_Exercise text_.

====

The Worst Kept Secret Is Out: Canada’s Housing Market Is the Most Undersupplied in the G7

While it does not take a market expert to know that we have a supply problem, the quantum and dire shortage compared to our G7 colleagues might.

Scotiabank’s Chief Economist Jean-Francois Perrault has been a pioneer in analyzing G7 housing data and his findings are alarming.

The supply of Canadian housing simply has not kept up with population growth pointing to a near-record imbalance between the supply of housing and demand.

Despite the COVID-19 induced stagnation in population growth in 2020 it is set to get EVEN WORSE as normalcy returns with the increased Immigration Plan of 1.2MM new people coming to this country over the next 3 years.

Canada has 424 housing units per 1000 residents – well below the G7 average of 471 – to make good on the shortfall and catch up with the G7 average would mean building a massive 1.8MM new homes.

====

_Problem set_.
A: Except for those inside the names "G7" and "COVID-19," list every number that appears in the housing shortage article.
B: Resume the article on Canada's housing shortage with a further paragraph that picks up after its final sentence.

====

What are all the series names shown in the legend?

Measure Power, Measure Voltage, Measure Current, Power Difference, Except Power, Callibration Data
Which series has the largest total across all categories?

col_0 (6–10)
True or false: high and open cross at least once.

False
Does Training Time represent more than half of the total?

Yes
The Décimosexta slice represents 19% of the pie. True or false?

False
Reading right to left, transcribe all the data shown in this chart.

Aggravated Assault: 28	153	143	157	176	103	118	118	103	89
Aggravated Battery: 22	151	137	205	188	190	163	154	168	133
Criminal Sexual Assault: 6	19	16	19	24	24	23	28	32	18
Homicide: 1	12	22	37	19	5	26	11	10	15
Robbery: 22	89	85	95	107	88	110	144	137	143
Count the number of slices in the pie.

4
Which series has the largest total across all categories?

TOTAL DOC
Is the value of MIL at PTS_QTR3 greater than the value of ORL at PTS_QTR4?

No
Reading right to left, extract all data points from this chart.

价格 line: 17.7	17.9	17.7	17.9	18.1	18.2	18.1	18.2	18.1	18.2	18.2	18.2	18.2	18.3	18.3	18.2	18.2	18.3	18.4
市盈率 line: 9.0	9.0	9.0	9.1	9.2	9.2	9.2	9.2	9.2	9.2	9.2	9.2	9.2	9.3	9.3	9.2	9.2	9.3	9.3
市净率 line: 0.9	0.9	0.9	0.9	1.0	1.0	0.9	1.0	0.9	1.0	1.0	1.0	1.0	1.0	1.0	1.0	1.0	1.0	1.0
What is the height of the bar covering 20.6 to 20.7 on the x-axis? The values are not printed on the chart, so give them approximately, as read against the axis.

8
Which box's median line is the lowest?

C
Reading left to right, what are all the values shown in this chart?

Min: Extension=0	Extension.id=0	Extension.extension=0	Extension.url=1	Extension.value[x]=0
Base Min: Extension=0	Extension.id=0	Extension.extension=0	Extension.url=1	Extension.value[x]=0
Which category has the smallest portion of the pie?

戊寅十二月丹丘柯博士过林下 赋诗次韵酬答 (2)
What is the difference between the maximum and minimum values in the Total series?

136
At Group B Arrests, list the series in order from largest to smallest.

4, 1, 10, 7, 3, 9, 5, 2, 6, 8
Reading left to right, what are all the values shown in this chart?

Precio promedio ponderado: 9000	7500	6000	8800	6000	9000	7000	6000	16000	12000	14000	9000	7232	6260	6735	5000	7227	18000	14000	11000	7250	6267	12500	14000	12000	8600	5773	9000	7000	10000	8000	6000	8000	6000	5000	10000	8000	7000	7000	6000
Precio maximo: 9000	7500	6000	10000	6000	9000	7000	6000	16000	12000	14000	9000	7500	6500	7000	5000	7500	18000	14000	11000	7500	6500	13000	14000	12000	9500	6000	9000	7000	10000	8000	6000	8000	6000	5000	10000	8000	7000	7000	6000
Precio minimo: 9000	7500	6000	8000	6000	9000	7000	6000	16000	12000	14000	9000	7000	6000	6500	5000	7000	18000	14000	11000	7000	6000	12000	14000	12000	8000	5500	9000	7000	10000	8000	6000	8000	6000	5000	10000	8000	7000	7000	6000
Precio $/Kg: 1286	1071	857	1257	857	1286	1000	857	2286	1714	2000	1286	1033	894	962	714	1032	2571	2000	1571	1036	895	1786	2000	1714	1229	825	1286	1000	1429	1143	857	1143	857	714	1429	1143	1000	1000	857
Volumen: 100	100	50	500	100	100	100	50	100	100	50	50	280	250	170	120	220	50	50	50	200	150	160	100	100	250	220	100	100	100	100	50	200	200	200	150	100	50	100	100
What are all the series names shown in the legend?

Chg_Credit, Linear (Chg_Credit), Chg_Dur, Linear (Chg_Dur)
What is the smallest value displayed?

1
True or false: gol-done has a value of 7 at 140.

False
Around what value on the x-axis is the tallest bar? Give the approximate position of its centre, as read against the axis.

====

_Responses to the tasks_.
A:
- 2020
- 1.2MM (new people over the next 3 years)
- 3 (years)
- 424 (housing units)
- 1000 (residents)
- 471 (G7 average)
- 1.8MM (new homes)

B:
Scotiabank is not advocating the unrealistic waving of a magic wand with millions of new homes being built immediately. They are making a realistic and commercially viable plea for vested parties to come together to solve a national and political hot potato – the housing supply crisis.

“We propose the urgent creation of a national table composed of federal, provincial and municipal authorities, along with real-estate developers, investors and civil society organizations to comprehensively identify and tackle the obstacles to more responsive supply in all segments of the housing market”

In GTA the imbalance is the worst in the country by a wide margin – well below the national average which is significantly worst than the G7 shortfall.

For the immediate future, the GTA is a housing supply disaster.

A short-term solution is unrealistic and pricing to make an equilibrium of strong demand and a depleted supply are expected to chase prices higher in the short to mid-term.

New Zealand, a country of only 5MM people has an even more insoluble supply crisis and nose-bleed price housing price increases. Its government has recently become the first industrialized country to instruct the independent Reserve Bank of New Zealand (RBNZ) to consider housing prices in making Monetary Policy.

The next release of Monetary Policy Statements (MPS) from RBNZ will be keenly watched around the globe and could be an influential arbiter for a Canadian housing supply crisis solution.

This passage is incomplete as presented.